::: DATA EXTRACTS :::

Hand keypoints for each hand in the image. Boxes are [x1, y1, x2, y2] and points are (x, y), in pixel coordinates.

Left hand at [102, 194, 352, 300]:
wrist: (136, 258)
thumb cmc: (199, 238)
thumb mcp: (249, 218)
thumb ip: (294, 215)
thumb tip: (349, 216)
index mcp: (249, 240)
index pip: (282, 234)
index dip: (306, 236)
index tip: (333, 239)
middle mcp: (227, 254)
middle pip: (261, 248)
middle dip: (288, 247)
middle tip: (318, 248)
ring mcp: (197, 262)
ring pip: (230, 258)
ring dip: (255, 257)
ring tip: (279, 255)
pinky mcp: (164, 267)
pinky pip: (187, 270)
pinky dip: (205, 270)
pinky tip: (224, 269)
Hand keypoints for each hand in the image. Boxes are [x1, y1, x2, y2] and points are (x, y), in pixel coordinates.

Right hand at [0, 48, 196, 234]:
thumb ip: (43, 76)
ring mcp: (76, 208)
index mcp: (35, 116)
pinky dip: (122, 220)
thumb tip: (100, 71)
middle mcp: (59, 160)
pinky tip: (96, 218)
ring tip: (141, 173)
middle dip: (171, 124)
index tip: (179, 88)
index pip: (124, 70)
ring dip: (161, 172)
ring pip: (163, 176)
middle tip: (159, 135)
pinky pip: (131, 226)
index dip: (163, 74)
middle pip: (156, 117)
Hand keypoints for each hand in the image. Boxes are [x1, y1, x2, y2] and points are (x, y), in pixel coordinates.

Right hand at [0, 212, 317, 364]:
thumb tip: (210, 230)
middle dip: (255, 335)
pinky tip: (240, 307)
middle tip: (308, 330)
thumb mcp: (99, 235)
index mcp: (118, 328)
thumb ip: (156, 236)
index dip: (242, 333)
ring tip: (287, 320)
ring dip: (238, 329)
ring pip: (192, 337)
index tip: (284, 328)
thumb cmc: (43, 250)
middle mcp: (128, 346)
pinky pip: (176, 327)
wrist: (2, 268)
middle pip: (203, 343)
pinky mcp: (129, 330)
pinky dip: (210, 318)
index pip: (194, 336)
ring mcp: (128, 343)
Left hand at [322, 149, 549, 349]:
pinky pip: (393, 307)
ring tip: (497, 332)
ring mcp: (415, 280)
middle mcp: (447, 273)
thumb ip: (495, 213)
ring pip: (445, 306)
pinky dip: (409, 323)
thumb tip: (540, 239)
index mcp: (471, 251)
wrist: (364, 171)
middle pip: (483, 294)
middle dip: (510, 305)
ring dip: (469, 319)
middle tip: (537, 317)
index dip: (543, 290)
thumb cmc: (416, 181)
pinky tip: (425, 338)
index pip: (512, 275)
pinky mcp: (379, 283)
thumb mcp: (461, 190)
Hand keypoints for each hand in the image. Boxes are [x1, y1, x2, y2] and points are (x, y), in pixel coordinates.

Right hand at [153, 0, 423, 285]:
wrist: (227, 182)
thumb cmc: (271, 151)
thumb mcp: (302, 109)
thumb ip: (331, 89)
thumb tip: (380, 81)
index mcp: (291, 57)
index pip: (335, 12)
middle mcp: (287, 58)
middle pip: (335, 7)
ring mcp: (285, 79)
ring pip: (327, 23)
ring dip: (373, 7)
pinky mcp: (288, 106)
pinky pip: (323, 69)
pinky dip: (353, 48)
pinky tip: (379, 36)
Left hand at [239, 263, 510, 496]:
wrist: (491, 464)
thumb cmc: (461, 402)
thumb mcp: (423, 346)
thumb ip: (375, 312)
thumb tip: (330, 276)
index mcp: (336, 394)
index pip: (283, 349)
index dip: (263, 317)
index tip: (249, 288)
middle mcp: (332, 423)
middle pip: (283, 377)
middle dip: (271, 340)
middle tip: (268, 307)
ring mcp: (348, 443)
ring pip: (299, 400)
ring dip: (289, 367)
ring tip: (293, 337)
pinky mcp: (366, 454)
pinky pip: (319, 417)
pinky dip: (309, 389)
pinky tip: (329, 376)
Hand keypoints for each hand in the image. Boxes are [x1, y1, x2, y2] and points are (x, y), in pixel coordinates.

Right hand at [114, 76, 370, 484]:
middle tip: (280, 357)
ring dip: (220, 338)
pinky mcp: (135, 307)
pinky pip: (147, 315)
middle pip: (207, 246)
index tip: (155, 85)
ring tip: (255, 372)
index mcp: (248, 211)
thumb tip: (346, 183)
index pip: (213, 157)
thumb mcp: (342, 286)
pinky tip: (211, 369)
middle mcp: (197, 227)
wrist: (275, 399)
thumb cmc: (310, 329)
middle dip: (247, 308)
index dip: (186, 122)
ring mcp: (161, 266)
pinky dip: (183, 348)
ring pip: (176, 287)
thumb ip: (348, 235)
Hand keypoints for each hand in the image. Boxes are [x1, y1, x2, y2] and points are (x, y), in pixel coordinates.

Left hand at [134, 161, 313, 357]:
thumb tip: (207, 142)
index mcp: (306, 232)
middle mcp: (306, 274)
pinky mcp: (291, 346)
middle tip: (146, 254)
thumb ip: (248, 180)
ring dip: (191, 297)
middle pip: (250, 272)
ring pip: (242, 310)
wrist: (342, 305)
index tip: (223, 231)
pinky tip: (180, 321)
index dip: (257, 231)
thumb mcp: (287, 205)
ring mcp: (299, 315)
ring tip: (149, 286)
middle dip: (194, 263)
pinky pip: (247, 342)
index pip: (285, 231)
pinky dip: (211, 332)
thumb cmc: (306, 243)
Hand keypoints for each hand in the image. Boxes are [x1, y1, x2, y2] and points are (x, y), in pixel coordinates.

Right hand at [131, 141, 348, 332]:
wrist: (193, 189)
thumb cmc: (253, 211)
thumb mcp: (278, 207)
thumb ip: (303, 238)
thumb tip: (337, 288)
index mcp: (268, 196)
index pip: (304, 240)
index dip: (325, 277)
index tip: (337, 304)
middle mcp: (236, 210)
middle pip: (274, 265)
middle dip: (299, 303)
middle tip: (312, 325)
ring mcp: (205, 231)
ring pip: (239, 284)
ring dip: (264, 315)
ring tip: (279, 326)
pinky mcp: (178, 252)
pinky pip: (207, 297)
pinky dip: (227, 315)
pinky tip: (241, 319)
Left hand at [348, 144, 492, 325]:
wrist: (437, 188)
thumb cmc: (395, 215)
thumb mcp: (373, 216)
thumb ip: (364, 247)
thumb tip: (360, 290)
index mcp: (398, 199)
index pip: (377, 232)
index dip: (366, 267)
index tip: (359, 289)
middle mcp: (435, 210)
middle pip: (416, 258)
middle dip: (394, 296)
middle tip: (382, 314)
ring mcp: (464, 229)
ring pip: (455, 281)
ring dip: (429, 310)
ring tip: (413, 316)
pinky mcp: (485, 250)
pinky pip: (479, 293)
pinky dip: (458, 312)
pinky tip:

:::

§ **ASSIGNMENT**: Copy out the lines above, from the one holding "wrist: (437, 188)" through the final line, with no other lines.

§ **WRITTEN REPLY**:
wrist: (437, 188)
thumb cmc: (395, 215)
thumb mcp: (373, 216)
thumb ip: (364, 247)
thumb tip: (360, 290)
index mcp: (398, 199)
index pip: (377, 232)
index dip: (366, 267)
index tip: (359, 289)
middle mcp: (435, 210)
middle pip: (416, 258)
middle dip: (394, 296)
middle tip: (382, 314)
ring mcp: (464, 229)
ring pip: (455, 281)
ring dip: (429, 310)
ring tip: (413, 316)
pinky mcp: (485, 250)
pinky pip: (479, 293)
pinky dip: (458, 312)
pinky tip:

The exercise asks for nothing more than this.